Dans les « petites » expositions et dans les régions, environ les deux-tiers des exposants sont français. Ainsi au Musée Niepce, 82 % des exposants sont français.
Mais lorsqu’on se tourne vers les lieux permanents ou vers les « grandes » expositions, les choses se détériorent largement.
Ainsi depuis le départ de J-L Monterosso de la Maison Européenne de la Photographie (MEP) et l’arrivée de l’anglais Simon Baker, la part des photographes nationaux a chuté de 51% à 17% ! Et ils sont relégués dans les espaces annexes. Idem pour le BAL, grande structure parisienne. Aux Rencontres d’Arles, depuis la nomination de Christoph Wiesner, les photographes français se contentent de 23% ces 8 dernières années. On pourrait dire la même chose du festival Visa pour l’Image de Perpignan ou du Musée du Jeu de Paume de Paris (moins du tiers de la programmation). Bref une sorte de concept de mondialisation culturelle qui présentent autant de qualités (connaître de nouveaux artistes lointains et différents) que de défauts (mettre de côté les artistes locaux).
Ces institutions qui délaissent clairement les artistes français ont en commun d’être subventionnées parfois largement par le Ministère de la Culture. Ainsi les Rencontres d’Arles reçoivent plus de 30% de leur budget en subvention publique, ou la MEP qui a bénéficié de 350.000 euros de la part de la mairie de Paris pour un nombre d’entrées limité. Il est d’ailleurs très difficile de découvrir le montant et le pourcentage des subventions publiques sur les sites des institutions. Surprenant, cette non transparence ?
Concernant les « lieux qui comptent pour le public », la conclusion n’est pas fameuse. Mais l’Art n’a pas de frontières. Les photographes étrangers exposés sont très souvent de qualité et par ailleurs les artistes français sont exposés dans les galeries et expositions ailleurs dans le monde.
Il ne s’agit bien sûr pas de créer des quotas. Ce serait contre-nature.
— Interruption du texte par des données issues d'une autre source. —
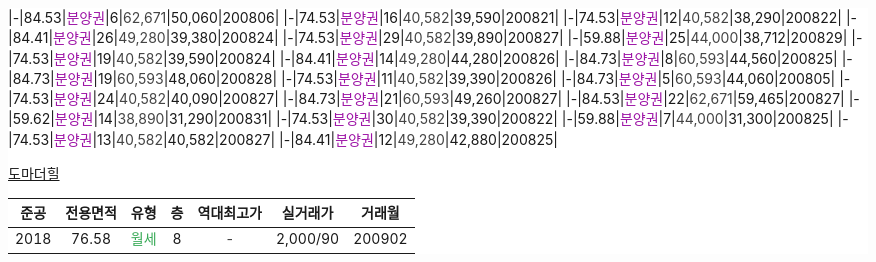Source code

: |-|84.53|<span style="color:#9C11A5">분양권</span>|6|<span style="color:#444444">62,671</span>|50,060|200806|
|-|74.53|<span style="color:#9C11A5">분양권</span>|16|<span style="color:#444444">40,582</span>|39,590|200821|
|-|74.53|<span style="color:#9C11A5">분양권</span>|12|<span style="color:#444444">40,582</span>|38,290|200822|
|-|84.41|<span style="color:#9C11A5">분양권</span>|26|<span style="color:#444444">49,280</span>|39,380|200824|
|-|74.53|<span style="color:#9C11A5">분양권</span>|29|<span style="color:#444444">40,582</span>|39,890|200827|
|-|59.88|<span style="color:#9C11A5">분양권</span>|25|<span style="color:#444444">44,000</span>|38,712|200829|
|-|74.53|<span style="color:#9C11A5">분양권</span>|19|<span style="color:#444444">40,582</span>|39,590|200824|
|-|84.41|<span style="color:#9C11A5">분양권</span>|14|<span style="color:#444444">49,280</span>|44,280|200826|
|-|84.73|<span style="color:#9C11A5">분양권</span>|8|<span style="color:#444444">60,593</span>|44,560|200825|
|-|84.73|<span style="color:#9C11A5">분양권</span>|19|<span style="color:#444444">60,593</span>|48,060|200828|
|-|74.53|<span style="color:#9C11A5">분양권</span>|11|<span style="color:#444444">40,582</span>|39,390|200826|
|-|84.73|<span style="color:#9C11A5">분양권</span>|5|<span style="color:#444444">60,593</span>|44,060|200805|
|-|74.53|<span style="color:#9C11A5">분양권</span>|24|<span style="color:#444444">40,582</span>|40,090|200827|
|-|84.73|<span style="color:#9C11A5">분양권</span>|21|<span style="color:#444444">60,593</span>|49,260|200827|
|-|84.53|<span style="color:#9C11A5">분양권</span>|22|<span style="color:#444444">62,671</span>|59,465|200827|
|-|59.62|<span style="color:#9C11A5">분양권</span>|14|<span style="color:#444444">38,890</span>|31,290|200831|
|-|74.53|<span style="color:#9C11A5">분양권</span>|30|<span style="color:#444444">40,582</span>|39,390|200822|
|-|59.88|<span style="color:#9C11A5">분양권</span>|7|<span style="color:#444444">44,000</span>|31,300|200825|
|-|74.53|<span style="color:#9C11A5">분양권</span>|13|<span style="color:#444444">40,582</span>|40,582|200827|
|-|84.41|<span style="color:#9C11A5">분양권</span>|12|<span style="color:#444444">49,280</span>|42,880|200825|


<script async src="//pagead2.googlesyndication.com/pagead/js/adsbygoogle.js"></script>

<ins class="adsbygoogle"
     style="display:block"
     data-ad-client="ca-pub-2446590836940007"
     data-ad-slot="1659523306"
     data-ad-format="auto"
     data-full-width-responsive="true"></ins>
<script>
(adsbygoogle = window.adsbygoogle || []).push({});
</script>


[도마더힐](https://search.naver.com/search.naver?query=%EB%8C%80%EC%A0%84%EA%B4%91%EC%97%AD%EC%8B%9C+%EC%84%9C%EA%B5%AC+%EB%8F%84%EB%A7%88%EB%8F%99+%EB%8F%84%EB%A7%88%EB%8D%94%ED%9E%90)

|준공|전용면적|유형|층|역대최고가|실거래가|거래월|
|:---:|:---:|:---:|:---:|:---:|:---:|:---:|
|2018|76.58|<span style="color:#34a853">월세</span>|8|<span style="color:#444444">-</span>|2,000/90|200902|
Mais dans un monde de l’art si concurrentiel, favoriser régulièrement les productions françaises ne serait sans doute pas un luxe. Commissaires et Directeurs, merci de ne pas limiter la photographie française à Raymond Depardon ou Henri Cartier-Bresson. Essayez de faire découvrir des talents méconnus. Ne faites pas que du vedettariat. Et le public sera sans doute autant présent.